How Tiered Storage Works
Tiered storage works by segregating storage into different tiers:
- Hot Storage (Tier 1): High-speed, expensive storage (like SSDs) that is directly attached to the Kafka brokers. This is used for storing recent or frequently accessed data.
- Cold Storage (Tier 2): Slower, cheaper storage options like object storage services (S3, GCS) or HDFS. This is used for less frequently accessed data. When messages are produced to Kafka, they first land in the hot storage for quick access. Over time, as data ages or based on certain policies (like size thresholds or time), older data is offloaded to the cold storage tier. Despite being offloaded, the data remains accessible to Kafka clients; Kafka transparently manages access to data across these tiers.
A Cost-Efficiency example
Imagine a Kafka cluster that handles log data from various services. The requirement is to retain this data for two years for compliance and analysis purposes. The average daily data volume is 100GB. We’ll compare costs and efficiency in two setups:
- Traditional Storage Setup: All data is stored on high-performance SSDs attached to the Kafka brokers.
- Tiered Storage Setup: Recent data (last 30 days) is stored on SSDs (hot tier), and older data is offloaded to an object storage service like Amazon S3 (cold tier).
Benefits and Comparison: SSD vs. S3 in Apache Kafka Tiered Storage
Key Parameters and Assumptions
Parameter | Description |
---|---|
SSD Cost | $0.10 per GB per month |
S3 Cost | $0.023 per GB per month (Standard Storage) |
Daily Data Volume | 100GB |
Retention Period | 2 years |
Data Volume Calculation
Storage Type | Calculation | Total Data Volume |
---|---|---|
Traditional (SSD) | 100GB/day * 365 days/year * 2 years | 73,000GB |
Tiered (SSD Hot) | 100GB/day * 30 days | 3,000GB |
Tiered (S3 Cold) | 73,000GB - 3,000GB | 70,000GB |
Cost Calculation
Storage Setup | Calculation | Total Cost Over 2 Years |
---|---|---|
Traditional (SSD) | 73,000GB * $0.10/GB/month * 24 months | $175,200 |
Tiered (SSD + S3) | (3,000GB * $0.10/GB/month + 70,000GB * $0.023/GB/month) * 24 months | $83,280 |
Benefits Summary
Benefit | Traditional Storage (SSD) | Tiered Storage (SSD + S3) |
---|---|---|
Cost Efficiency | Lower due to high cost of SSD storage for all data. | Higher due to leveraging lower-cost S3 storage for older data. |
Scalability | Limited by physical SSD storage capacity. | Enhanced by offloading data to scalable cloud storage. |
Data Retention | Limited by cost and capacity. | Facilitated by cost-effective long-term storage in S3. |
Access Time | Fast access to all data. | Fast access to recent data; slower access to cold data in S3. |
Operational Complexity | Simpler, with all data on SSDs. | More complex due to managing data across different storage tiers. |
This table highlights the trade-offs between using traditional SSD storage only and adopting a tiered storage approach with both SSDs and S3 in an Apache Kafka environment. While tiered storage introduces some complexity, it offers significant advantages in terms of cost savings, scalability, and data retention capabilities.
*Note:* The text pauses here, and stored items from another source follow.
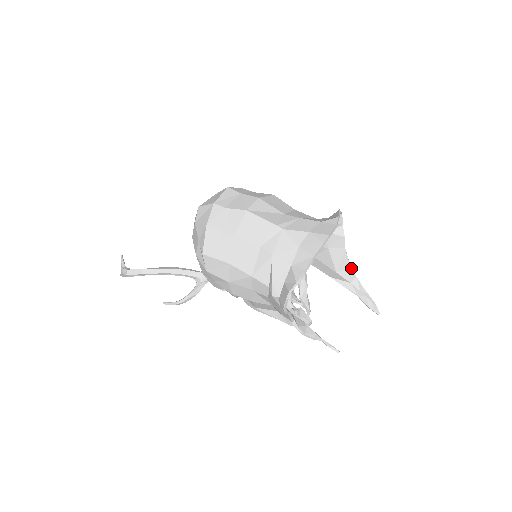
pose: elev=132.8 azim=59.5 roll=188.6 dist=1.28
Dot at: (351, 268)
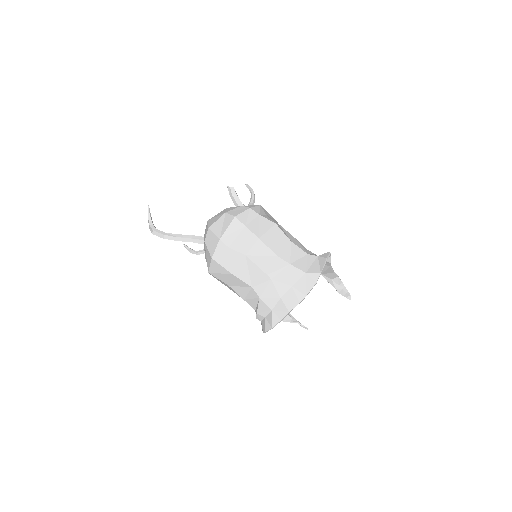
Dot at: (334, 273)
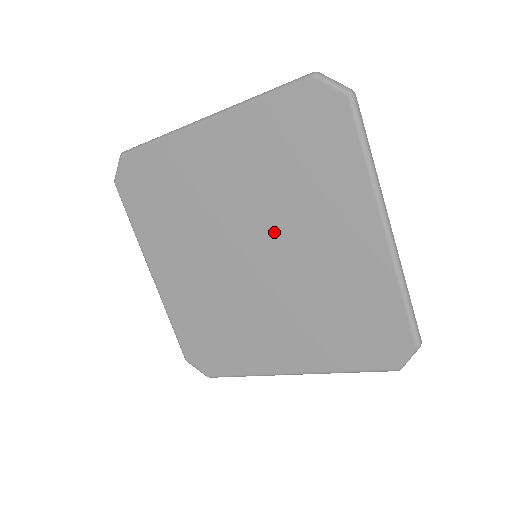
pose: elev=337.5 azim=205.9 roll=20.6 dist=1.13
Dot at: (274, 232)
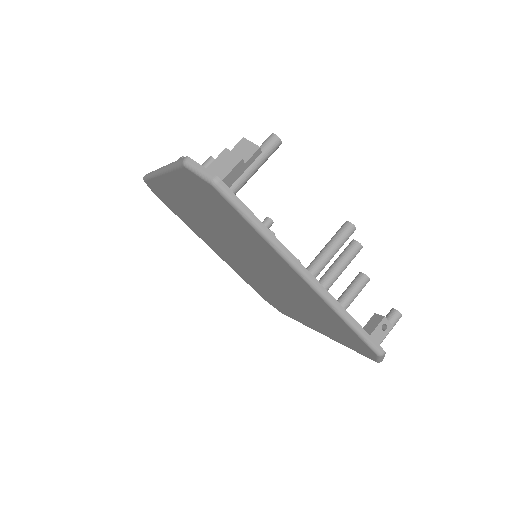
Dot at: (247, 254)
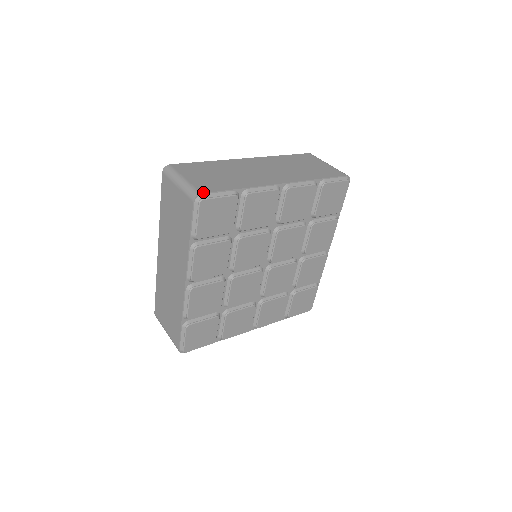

Tiered storage in Apache Kafka marks a significant leap towards cost-effective and scalable data management. By combining fast, local storage with affordable cloud storage, Kafka users can now enjoy extended data retention and improved cluster scalability without compromising on performance. This strategic approach not only reduces costs but also aligns with the growing demand for efficient, large-scale data processing and storage solutions. Embracing tiered storage thus represents a forward-thinking move for organizations aiming to optimize their data infrastructure for the future.